Using the information
[1] In the forum thread about choosing a first lizard, which two lizards did another friend recommend to cyanidebaby?
[2] Continue the forum thread about choosing a first lizard, starting with the reply from Oxmonitor.

Excerpt to read

________________

I'd consider snakes and mammals I guess, if it means I'd have less chance of screwing up, but ideally...a lizard.


----------



## SilverSky (Oct 2, 2010)

if you've fallen for lizards, then i say get a lizard, you'll only still want one if you get a snake.

i think you'll be fine, skinks are lovely, and shouldnt move too quickly, so you'll have plenty of time to control it if it panics, before it ends up on the floor.


----------



## jools (Apr 4, 2009)

Just wanted to say welcome to RFUK!

I think either lizard would be a good choice for you (I agree that snakes might suit your lifestyle but they don't really interact much). I think that you might get more pleasure from a beardie as they don't hide away so much. This means that, even at times when you can't get the lizard out, you would still be able to watch it in the viv.


----------



## cyanidebaby (Nov 30, 2013)

Thanks guys,

Another friend has recommended a leo or a crestie, but aren't they very very quick?  What's their temperament like?


----------



## Oxmonitor (Sep 9, 2013)

________________

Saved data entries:
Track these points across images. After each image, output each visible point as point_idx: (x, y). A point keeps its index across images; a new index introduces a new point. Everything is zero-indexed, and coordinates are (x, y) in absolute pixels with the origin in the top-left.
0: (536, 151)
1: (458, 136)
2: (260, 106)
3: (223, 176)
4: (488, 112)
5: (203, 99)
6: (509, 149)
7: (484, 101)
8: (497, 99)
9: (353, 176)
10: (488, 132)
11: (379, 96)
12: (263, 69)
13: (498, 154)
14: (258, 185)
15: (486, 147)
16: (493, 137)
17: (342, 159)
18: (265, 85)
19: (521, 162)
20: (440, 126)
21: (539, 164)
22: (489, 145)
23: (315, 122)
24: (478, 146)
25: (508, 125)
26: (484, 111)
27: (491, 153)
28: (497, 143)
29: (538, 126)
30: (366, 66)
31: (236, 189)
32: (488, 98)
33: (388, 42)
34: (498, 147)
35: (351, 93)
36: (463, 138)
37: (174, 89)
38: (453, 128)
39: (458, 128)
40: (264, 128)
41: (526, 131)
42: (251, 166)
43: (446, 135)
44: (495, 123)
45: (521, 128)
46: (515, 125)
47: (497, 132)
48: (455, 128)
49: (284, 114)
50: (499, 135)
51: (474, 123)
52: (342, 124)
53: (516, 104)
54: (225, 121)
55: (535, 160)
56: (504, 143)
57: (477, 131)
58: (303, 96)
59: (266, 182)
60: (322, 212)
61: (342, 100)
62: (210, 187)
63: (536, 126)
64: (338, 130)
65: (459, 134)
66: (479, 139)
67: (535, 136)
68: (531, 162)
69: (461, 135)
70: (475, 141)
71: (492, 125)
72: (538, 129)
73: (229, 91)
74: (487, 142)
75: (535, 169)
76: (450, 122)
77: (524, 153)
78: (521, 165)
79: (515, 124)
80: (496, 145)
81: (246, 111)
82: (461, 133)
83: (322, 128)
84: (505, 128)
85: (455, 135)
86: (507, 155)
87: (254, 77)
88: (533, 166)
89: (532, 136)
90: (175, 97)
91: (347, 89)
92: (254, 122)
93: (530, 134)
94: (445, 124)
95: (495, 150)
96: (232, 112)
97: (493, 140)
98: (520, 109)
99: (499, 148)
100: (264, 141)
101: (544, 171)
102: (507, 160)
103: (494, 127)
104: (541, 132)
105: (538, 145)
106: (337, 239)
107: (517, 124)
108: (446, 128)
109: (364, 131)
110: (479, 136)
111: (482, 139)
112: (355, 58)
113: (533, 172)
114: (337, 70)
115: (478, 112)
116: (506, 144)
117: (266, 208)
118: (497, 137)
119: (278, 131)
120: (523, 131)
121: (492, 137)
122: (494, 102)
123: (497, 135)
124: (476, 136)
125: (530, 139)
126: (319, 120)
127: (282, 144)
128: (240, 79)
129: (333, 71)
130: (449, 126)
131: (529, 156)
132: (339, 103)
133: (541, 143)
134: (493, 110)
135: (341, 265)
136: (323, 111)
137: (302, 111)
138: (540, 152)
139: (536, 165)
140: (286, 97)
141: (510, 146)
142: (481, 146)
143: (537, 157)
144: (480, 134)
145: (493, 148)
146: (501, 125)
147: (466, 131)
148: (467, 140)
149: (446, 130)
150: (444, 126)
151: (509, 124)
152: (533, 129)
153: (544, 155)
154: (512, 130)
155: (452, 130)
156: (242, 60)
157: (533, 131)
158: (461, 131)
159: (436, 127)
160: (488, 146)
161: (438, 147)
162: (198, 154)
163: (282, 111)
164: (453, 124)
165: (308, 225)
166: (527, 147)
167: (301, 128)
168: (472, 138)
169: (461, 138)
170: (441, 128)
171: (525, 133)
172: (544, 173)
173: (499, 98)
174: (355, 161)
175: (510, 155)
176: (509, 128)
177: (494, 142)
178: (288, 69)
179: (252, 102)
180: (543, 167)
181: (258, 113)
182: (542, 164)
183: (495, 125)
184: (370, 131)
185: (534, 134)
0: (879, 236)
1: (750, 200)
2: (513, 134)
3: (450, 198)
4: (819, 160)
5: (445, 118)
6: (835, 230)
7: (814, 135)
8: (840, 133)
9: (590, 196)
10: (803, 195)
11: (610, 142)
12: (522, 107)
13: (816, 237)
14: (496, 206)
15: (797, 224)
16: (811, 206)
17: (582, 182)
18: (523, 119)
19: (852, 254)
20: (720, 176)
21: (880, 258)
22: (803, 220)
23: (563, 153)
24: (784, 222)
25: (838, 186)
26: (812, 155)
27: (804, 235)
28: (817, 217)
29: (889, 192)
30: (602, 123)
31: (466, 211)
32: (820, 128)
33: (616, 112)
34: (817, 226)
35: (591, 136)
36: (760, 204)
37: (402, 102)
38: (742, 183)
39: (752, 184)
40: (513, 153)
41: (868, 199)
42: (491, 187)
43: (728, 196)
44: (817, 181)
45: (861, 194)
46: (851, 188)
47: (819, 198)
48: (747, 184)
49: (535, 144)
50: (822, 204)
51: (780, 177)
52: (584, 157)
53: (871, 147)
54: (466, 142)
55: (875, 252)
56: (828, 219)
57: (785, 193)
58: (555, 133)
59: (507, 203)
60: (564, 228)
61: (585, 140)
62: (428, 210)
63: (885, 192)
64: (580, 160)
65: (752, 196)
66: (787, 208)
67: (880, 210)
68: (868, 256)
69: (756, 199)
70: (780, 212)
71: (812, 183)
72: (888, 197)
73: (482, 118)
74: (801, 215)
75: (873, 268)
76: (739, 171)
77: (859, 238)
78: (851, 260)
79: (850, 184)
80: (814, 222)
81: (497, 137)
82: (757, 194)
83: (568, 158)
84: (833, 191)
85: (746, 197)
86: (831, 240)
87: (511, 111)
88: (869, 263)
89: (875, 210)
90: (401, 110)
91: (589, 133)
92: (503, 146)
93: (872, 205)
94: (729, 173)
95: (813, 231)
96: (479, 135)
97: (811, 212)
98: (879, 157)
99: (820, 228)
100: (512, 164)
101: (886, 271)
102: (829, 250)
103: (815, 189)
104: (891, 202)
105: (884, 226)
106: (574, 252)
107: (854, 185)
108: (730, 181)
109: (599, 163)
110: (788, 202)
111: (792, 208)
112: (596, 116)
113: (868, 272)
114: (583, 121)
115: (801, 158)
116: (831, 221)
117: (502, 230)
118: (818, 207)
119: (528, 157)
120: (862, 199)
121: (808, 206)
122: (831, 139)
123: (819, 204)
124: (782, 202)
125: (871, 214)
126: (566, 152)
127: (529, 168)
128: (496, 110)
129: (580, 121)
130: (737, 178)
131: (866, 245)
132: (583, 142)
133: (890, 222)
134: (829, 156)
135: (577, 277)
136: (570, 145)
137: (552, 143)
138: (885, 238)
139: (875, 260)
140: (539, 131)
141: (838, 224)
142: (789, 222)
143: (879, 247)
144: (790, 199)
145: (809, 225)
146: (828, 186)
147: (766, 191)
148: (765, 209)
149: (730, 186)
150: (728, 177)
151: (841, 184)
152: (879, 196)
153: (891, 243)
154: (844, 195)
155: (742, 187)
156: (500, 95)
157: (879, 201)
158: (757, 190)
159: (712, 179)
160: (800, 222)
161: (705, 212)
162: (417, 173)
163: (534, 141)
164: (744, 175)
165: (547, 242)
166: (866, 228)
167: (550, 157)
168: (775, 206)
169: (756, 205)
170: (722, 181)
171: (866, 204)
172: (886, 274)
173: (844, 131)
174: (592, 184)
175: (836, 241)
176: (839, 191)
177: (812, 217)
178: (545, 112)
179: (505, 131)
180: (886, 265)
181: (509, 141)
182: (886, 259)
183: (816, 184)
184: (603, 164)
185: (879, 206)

________________

Task-by-task answers
[1] A leo or a crestie.

[2]
Hi, welcome to the forum :welcome:

I'm very much new to reptiles myself, we have just got a Leopard Gecko for our daughter and he is only 14 weeks old, tbh he doesn't move massively fast and is quite easy to handle but he can occasionally have a good turn of speed on him you need to be ready for so it may be tricky for you.

I also have a Blue Tonuge Skink on her way once I have her viv set up, a lovely 2 year old. I think one of these would be perfect for you myself, they are slow and do not suddenly take off and are extremely friendly and easy to house and feed. I was considering a Bearded Dragon and a Uromastyx (which I am still going to get at some point!!) but found the little blue tongue to have such a great personality and they look lovely too. Its nice as they are a bit different to what most people keep as a 'starter' reptile if you like and I think would be a very rewarding companion. This care guide I have found very useful:

Detailed Blue Tongue Skink Caresheet - BlueTongueSkinks.NET


----------



## Jeffers3 (May 18, 2010)

Leopard Geckos are dead easy to handle. Avoid a real youngster and you'll be fine.


----------



## cyanidebaby (Nov 30, 2013)

I need to do TONNES more research it seems, lizards are out unfortunately because I can't rely on being able to heat and light them properly without carers so it wouldn't do it to the animal.

My next research entails our friends the spiders, as far as I can tell so far, I could clean those and feed them readily, especially something slow moving and docile. I'll take a few months to look at what's best. I still want to own a lizard at some point in my life but I've only ever owned a dog so I've never maintained a cage. Therefore, I feel going for ANYTHING that needs more than a critter keeper as a starter exotic would be irresponsible. I might even see if I can clean out some of my friend's pets, see how I get on.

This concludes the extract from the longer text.